=== Extracted text ===
Mapping Architectures and Dependencies
The dependency mapping problem
Understanding how components connect across a large codebase is expensive work. Tracing a single data flow from user input through validation, processing, storage, and response touches dozens of files across multiple layers. Multiply this by every feature, and mapping becomes a serious time investment.
Traditional approaches rely on documentation (often outdated), tribal knowledge (often departed), or manual code reading (always slow). The Thoughtworks Technology Radar noted that AI agents can map dependencies across millions of lines of code in hours. The same work done manually takes months.
This isn't automation replacing understanding. It's acceleration that makes understanding feasible when it otherwise wouldn't happen.
Entry point analysis
Every codebase has entry points places where external requests become internal execution. HTTP endpoints, CLI commands, message queue consumers, scheduled jobs. Finding these maps the boundaries between outside and inside.
Agents find entry points through pattern recognition. Ask directly:
What are all the entry points into this application?

=== Apply what you read ===
**A)** Reproduce the passage from the dependency mapping text, starting with "Mapping Architectures and" and going on through "serious time investment.".
**B)** In the rows of page-level text extractions, transcribe everything starting with the line with "https://nasainarabic.net/r/a/799" and going on through the line with "Voir le dossier numérisé". Leave the pictures out of your answer.

Page-level text extractions
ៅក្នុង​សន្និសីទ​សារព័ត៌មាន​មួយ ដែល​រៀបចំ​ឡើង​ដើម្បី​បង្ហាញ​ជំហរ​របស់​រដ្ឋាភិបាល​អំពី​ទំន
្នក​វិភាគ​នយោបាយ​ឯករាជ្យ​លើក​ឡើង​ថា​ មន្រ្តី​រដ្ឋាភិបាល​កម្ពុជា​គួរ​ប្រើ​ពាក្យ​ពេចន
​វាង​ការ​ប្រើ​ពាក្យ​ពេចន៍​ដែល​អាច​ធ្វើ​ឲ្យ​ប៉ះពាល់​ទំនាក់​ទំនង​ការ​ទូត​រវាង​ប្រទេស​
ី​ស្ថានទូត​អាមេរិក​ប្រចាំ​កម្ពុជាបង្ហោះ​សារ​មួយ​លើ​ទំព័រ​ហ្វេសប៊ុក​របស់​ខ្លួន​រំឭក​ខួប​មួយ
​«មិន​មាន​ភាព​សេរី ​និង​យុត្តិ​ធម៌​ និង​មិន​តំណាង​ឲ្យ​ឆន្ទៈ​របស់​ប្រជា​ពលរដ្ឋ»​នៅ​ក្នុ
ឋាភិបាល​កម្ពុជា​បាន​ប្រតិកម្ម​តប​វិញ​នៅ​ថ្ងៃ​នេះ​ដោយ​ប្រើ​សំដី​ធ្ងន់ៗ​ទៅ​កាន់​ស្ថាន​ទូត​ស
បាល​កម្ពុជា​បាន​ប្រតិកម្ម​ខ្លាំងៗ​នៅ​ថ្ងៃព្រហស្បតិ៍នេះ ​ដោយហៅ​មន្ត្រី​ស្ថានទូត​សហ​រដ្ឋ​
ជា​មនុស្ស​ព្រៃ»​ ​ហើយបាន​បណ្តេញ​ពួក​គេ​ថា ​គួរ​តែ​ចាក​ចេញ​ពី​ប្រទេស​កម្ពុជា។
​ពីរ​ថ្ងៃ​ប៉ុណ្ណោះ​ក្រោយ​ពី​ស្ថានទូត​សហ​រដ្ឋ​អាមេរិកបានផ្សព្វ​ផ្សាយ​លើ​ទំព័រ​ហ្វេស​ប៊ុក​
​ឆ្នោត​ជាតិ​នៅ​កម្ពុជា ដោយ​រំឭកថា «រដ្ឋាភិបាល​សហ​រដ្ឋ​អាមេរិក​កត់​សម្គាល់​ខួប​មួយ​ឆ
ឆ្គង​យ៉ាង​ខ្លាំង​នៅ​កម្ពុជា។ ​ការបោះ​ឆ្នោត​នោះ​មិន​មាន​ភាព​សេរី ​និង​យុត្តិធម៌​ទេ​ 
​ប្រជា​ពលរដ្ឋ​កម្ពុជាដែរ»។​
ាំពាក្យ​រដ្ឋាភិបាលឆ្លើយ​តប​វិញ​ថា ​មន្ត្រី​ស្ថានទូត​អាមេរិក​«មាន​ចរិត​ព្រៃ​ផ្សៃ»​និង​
--
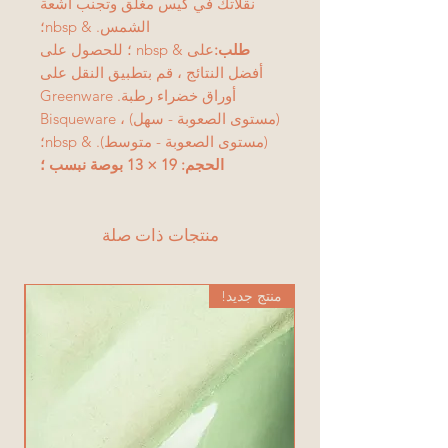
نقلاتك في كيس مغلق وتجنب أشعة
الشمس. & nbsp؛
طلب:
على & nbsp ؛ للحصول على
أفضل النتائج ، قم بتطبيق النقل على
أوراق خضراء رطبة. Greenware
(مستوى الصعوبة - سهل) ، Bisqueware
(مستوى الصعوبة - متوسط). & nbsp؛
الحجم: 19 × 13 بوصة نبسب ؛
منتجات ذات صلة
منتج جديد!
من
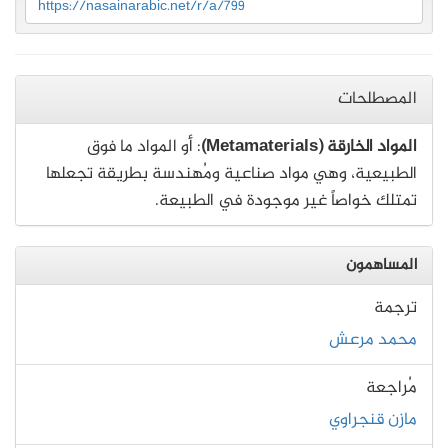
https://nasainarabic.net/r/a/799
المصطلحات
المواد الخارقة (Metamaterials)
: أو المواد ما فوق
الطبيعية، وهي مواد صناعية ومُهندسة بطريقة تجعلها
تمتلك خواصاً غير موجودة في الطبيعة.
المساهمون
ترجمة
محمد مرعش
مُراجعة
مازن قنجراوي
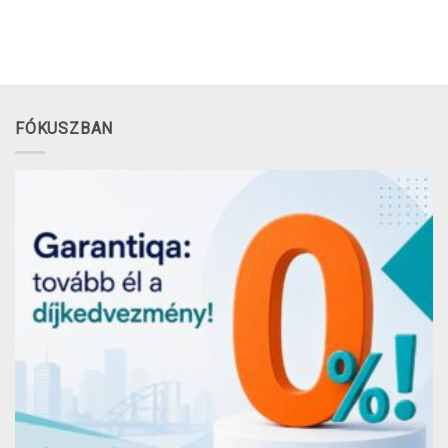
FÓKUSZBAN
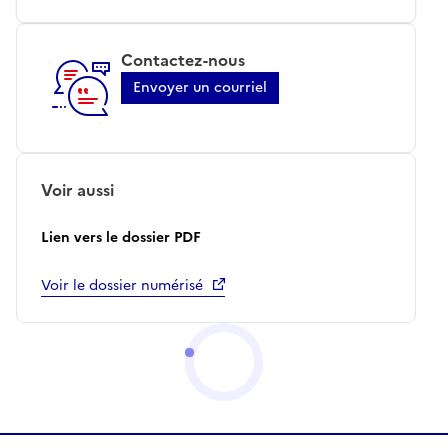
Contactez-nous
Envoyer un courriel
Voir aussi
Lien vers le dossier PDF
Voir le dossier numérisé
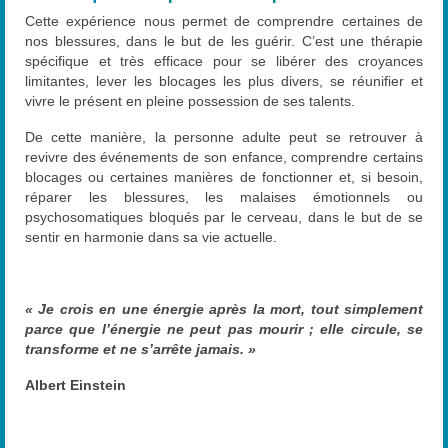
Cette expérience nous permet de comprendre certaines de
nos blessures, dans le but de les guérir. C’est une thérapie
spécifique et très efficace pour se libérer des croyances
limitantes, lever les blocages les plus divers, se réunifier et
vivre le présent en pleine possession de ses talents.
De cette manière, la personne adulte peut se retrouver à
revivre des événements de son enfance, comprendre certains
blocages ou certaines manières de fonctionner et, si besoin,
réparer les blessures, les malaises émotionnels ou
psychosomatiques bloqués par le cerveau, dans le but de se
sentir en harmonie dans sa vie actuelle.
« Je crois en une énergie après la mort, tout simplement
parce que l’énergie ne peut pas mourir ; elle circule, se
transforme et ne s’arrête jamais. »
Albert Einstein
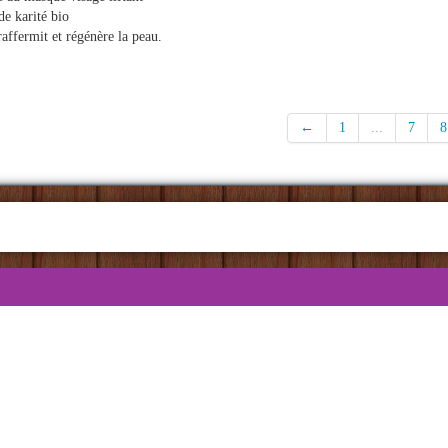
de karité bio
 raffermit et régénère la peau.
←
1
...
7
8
...
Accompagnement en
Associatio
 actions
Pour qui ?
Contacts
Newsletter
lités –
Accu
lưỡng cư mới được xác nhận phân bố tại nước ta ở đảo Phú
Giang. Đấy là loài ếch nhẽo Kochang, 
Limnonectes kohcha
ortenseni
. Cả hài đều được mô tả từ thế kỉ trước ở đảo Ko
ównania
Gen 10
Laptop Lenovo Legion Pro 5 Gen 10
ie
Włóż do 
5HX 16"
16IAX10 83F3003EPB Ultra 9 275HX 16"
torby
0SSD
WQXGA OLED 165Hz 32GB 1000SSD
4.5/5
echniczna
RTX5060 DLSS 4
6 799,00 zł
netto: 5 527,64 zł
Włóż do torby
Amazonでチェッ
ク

=== Outputs in order ===
**A)**
Mapping Architectures and Dependencies
The dependency mapping problem
Understanding how components connect across a large codebase is expensive work. Tracing a single data flow from user input through validation, processing, storage, and response touches dozens of files across multiple layers. Multiply this by every feature, and mapping becomes a serious time investment.

**B)**
https://nasainarabic.net/r/a/799
المصطلحات
المواد الخارقة (Metamaterials)
: أو المواد ما فوق
الطبيعية، وهي مواد صناعية ومُهندسة بطريقة تجعلها
تمتلك خواصاً غير موجودة في الطبيعة.
المساهمون
ترجمة
محمد مرعش
مُراجعة
مازن قنجراوي
FÓKUSZBAN
Contactez-nous
Envoyer un courriel
Voir aussi
Lien vers le dossier PDF
Voir le dossier numérisé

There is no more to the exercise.